My Worst Sin

Lemon as in the or... Lemon as in the or... 2019-01-22 03:06:25 About worst sin
when i was five years old there was a neighbour that would come over to my backyard to play with me and my sister. and this guy, I super liked and i would do anything for. do yyou see where I'm going with this? So one day he said 'lets play a game'. And of course I responded with 'what type of game?'. He looked me straight in the eye and said "a game where whenever I want you to you'll show me your" *points to his private part. I cannot believe that I was manipulated so easily. I said okay.
"Make sure she doesn't tell anyone"
"*sister's name* this has to stay a secret okay?
* nods*
So whenever he would look me in the eye we would go to a place where you can't see from any window or door and i would pull down my bottoms. Occasionally he would ask to see up there but I was five years old. This is just getting started. On several of these ocasions he would stuff leaves from a nearby bush into my crack. Right on the hole. 'Wasn't your sister there' she was and she knew it was wrong. But in my naive little brain I thought it was okay. So every time she tried to tell my dad i would stop her. One day she actually told my after the guy told me he had a crush on a different girl and he still wanted to see my area. My dad didn't think much of it because I told him it was a lie. Eventually I stopped going outside and he stopped too. Then he moved away and I never saw him again. This has scarred me so much I afraid of opening up to other people. Afraid they'll betray me so I always analyze people,think the worst. I even distanced myself from my family the ones who tried to help me. I feel like such a disgusting person.

Messages

taniya January 22, 2019 6:28 am

i donno if it is sin or not let god decide that....but u did not initiate the action nor do u enjoy recalling the action......at 5 u r a kid so i think u kept ur faith on elders and believed them..........the people around u did not help u realising or stop the guy from molesting u,i think they are the bad ones.......please stop recalling it ,please think what u did then will no longer affect ur current life....u have to move on....u can get pshycological counselling......focus on present......let past be past....be happy u have had enough regret ......if u still feel bad or sad just focus ur energy on social work or fighting for child rights, i m sure u will be blessed by god .turn ur weakness into strength...all the best

André January 22, 2019 6:14 am

it was not your fault he's a disgusting person i'm so angry right now that's why exist laws against that kind of person, that's why i don't read or approve anything that have a minor on it because it feeds that sick persons fantasie and they go attack children i caught a 30 year old man in the act abusing a 3 year old who was screaming for her live and i still shake till this day just remember it i was only 8 and i screamed very loud and told my mother but he ran away i feel so sorry for that girl but today that's behind her BECAUSE IS NOT HER FAULT AND IS NOT YOURS TOO don't let that pervert take another second of your life he don't deserve it ... sorry for my english not my language

Haru January 22, 2019 5:04 am

I'm pretty sure you won't believe me, but I'll say this anyway because it is the truth. That sin is on him. NOT on you. Stop blaming the victim. You were innocent and trusting and he took advantage of you. It's not your fault. You did nothing wrong.
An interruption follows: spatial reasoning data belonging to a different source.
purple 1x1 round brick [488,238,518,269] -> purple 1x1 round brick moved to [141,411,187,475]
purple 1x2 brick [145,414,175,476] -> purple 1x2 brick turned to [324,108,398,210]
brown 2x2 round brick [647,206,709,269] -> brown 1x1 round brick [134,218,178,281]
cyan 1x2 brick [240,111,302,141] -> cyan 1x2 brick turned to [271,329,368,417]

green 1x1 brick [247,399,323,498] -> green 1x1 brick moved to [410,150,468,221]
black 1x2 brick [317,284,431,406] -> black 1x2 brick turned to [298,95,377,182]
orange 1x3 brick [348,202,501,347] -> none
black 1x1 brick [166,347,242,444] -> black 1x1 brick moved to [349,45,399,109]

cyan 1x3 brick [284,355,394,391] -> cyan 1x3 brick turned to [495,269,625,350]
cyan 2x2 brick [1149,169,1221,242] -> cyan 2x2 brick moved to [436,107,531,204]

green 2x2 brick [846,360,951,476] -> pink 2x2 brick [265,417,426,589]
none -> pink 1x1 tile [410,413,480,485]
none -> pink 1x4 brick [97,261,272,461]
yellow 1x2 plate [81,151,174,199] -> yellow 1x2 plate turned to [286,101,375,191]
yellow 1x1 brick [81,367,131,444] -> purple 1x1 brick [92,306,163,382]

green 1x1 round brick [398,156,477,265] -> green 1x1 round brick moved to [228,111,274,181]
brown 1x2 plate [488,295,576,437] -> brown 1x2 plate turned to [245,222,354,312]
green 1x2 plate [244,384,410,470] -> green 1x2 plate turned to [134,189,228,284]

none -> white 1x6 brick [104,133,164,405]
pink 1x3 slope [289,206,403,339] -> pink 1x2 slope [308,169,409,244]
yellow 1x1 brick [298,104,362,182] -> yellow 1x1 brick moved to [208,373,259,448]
UncleMikami January 22, 2019 4:58 am

You’re not disgusting. You’re not at fault. You were only 5 years old, when you’re 5 you’re basically a baby and barely know anything! You barely know words and numbers, so there’s no way you could have understood the idea of pedophiles and child molesters! When you’re a child, you’re taught to listen to and obey adults. So you trying to keep it a secret because he told you to and lying to your parents is not something you should blame yourself for. You didn’t know any better.

Even if he was closer to your age, you just thought you were playing. You had no idea that something was wrong with the situation. You don’t have critical thinking skills yet and don’t understand “why” private parts are kept private. It’s not your fault. IT’S NOT YOUR SIN. it’s the sin of the guy who made you do it, if he knew that he was doing something wrong.

Today, you’re older and wiser. You may not be perfect but you have a better idea of what’s right and wrong. I know it’s hard to trust people, but listen to your gut. If you wouldn’t blame a good friend or family member for doing the same thing, then you shouldn’t be so hard on yourself.

hurlingturtles January 22, 2019 4:32 am

How old was this guy?

Anyway, whatever his age, this wasn’t your fault. You were only FIVE, you were innocent. Practically a baby. Even if you kinda knew you shouldn’t do it, five years olds can’t be held responsible for having the self-restraint to say no. Besides, kids at that age are very body curious. It’s natural.

That being said, I can understand your feelings of guilt. Something similar happened to me when I was a kid but possibly worse and I’m still haunted by it decades later, even though I was just as young and couldn’t fully grasp what I was doing.

When you find yourself thinking about what happened just tell yourself that you were ONLY five. I’m not disgusted with you. Only immature people wouldn’t understand that a kid that young doesn’t know any better.